At the request of the Arikara, the remains were placed in five burial vaults. In order to avoid disturbing the site, the vaults were buried in areas where earlier archeological excavations had taken place in the 1950s. The study took three years, and the reburial took place in late summer 1981. Several Christian ceremonies, a traditional Lakota ceremony, and a private Arikara ceremony were offered at the time.
The reburial was controversial and one of the largest ever to have occurred in the United States. Some researchers thought the remains should have been preserved for more study. However, so much skeletal evidence was gathered that many studies were still made through the mid-1990s, based on measurements, photographs, and radiographs of the remains taken during those three years. New analyses of the dates on the massacre and the occupational history of the site are also being made, which may change some interpretations.

Legacy

In 1989 the World Archaeological Congress met at the University of South Dakota for a forum entitled "Archeological Ethics and the Treatment of the Dead." Archeologists and Indigenous people from twenty countries and twenty-seven Native American nations debated the repatriation issue, eventually passing the Vermillion Accord. This accord influenced the passage of several provincial laws in Canada and ethics codes for both the World Archaeological Congress and the Australian Archaeological Association.

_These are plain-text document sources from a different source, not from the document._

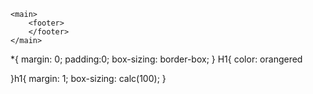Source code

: <!DOCTYPE html>
<html lang="en">
<head>
    <meta charset="UTF-8">
    <meta name="viewport" content="width=device-width, initial-scale=1.0">
    <title>bon hotel</title>
    <link rel="stylesheet" href="style.css">
    <link rel="preconnect" href="https://fonts.googleapis.com">
<link rel="preconnect" href="https://fonts.gstatic.com" crossorigin>
<link href="https://fonts.googleapis.com/css2?family=Ubuntu:ital,wght@0,300;0,400;0,500;0,700;1,300;1,400;1,500;1,700&display=swap" rel="stylesheet">

</head>
<body>
<header>

</header class="header">
<div class="cotainer">
<img src="" alt="">
<nav>
<a href="#"></a>
</nav>
</div><data value="luka"></data>

    <main>
        <footer>
        </footer>
    </main>
</body>
</html>
*{
    margin: 0;
    padding:0;
    box-sizing: border-box;
}
H1{
    color: orangered

}h1{
    margin: 1;
    box-sizing: calc(100);
}
    
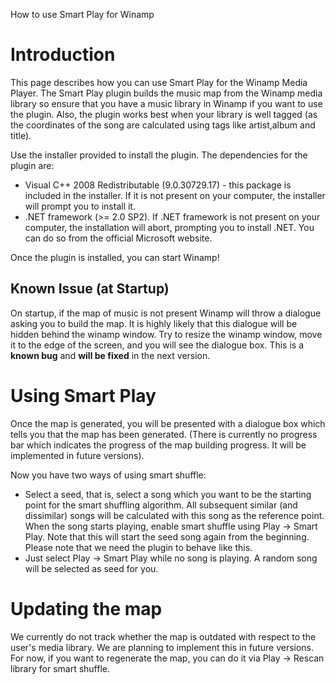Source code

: How to use Smart Play for Winamp

# Introduction #

This page describes how you can use Smart Play for the Winamp Media Player. The Smart Play plugin builds the music map from the Winamp media library so ensure that you have a music library in Winamp if you want to use the plugin. Also, the plugin works best when your library is well tagged (as the coordinates of the song are calculated using tags like artist,album and title).

Use the installer provided to install the plugin. The dependencies for the plugin are:
  * Visual C++ 2008 Redistributable (9.0.30729.17) - this package is included in the installer. If it is not present on your computer, the installer will prompt you to install it.
  * .NET framework (>= 2.0 SP2). If .NET framework is not present on your computer, the installation will abort, prompting you to install .NET. You can do so from the official Microsoft website.

Once the plugin is installed, you can start Winamp!

## Known Issue (at Startup) ##
On startup, if the map of music is not present Winamp will throw a dialogue asking you to build the map. It is highly likely that this dialogue will be hidden behind the winamp window.  Try to resize the winamp window, move it to the edge of the screen, and you will see the dialogue box. This is a **known bug** and **will be fixed** in the next version.

# Using Smart Play #
Once the map is generated, you will be presented with a dialogue box which tells you that the map has been generated. (There is currently no progress bar which indicates the progress of the map building progress. It will be implemented in future versions).

Now you have two ways of using smart shuffle:
  * Select a seed, that is, select a song which you want to be the starting point for the smart shuffling algorithm. All subsequent similar (and dissimilar) songs will be calculated with this song as the reference point. When the song starts playing, enable smart shuffle using Play -> Smart Play. Note that this will start the seed song again from the beginning. Please note that we need the plugin to behave like this.
  * Just select Play -> Smart Play while no song is playing. A random song will be selected as seed for you.

# Updating the map #
We currently do not track whether the map is outdated with respect to the user's media library. We are planning to implement this in future versions. For now, if you want to regenerate the map, you can do it via Play -> Rescan library for smart shuffle.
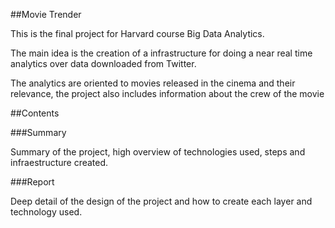 ##Movie Trender

This is the final project for Harvard course Big Data Analytics.

The main idea is the creation of a infrastructure for doing a near real time analytics over data downloaded from Twitter. 

The analytics are oriented to movies released in the cinema and their relevance, the project also includes information about the crew of the movie 

##Contents

###Summary

Summary of the project, high overview of technologies used, steps and infraestructure created.

###Report

Deep detail of the design of the project and how to create each layer and technology used. 








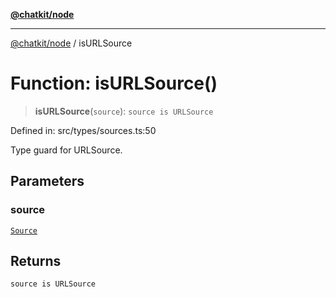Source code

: [**@chatkit/node**](../README.md)

***

[@chatkit/node](../README.md) / isURLSource

# Function: isURLSource()

> **isURLSource**(`source`): `source is URLSource`

Defined in: src/types/sources.ts:50

Type guard for URLSource.

## Parameters

### source

[`Source`](../type-aliases/Source.md)

## Returns

`source is URLSource`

This has influenced passage of laws in Canada and the United States, as well as ethics codes for the World Archaeological Congress and Australian Archaeological Association.
Since the reburial, Congress and South Dakota have passed laws governing consultation with tribes, and return of remains and artifacts of cultural importance. The most far-reaching federal legislation was the 1990 Native American Graves Protection and Repatriation Act.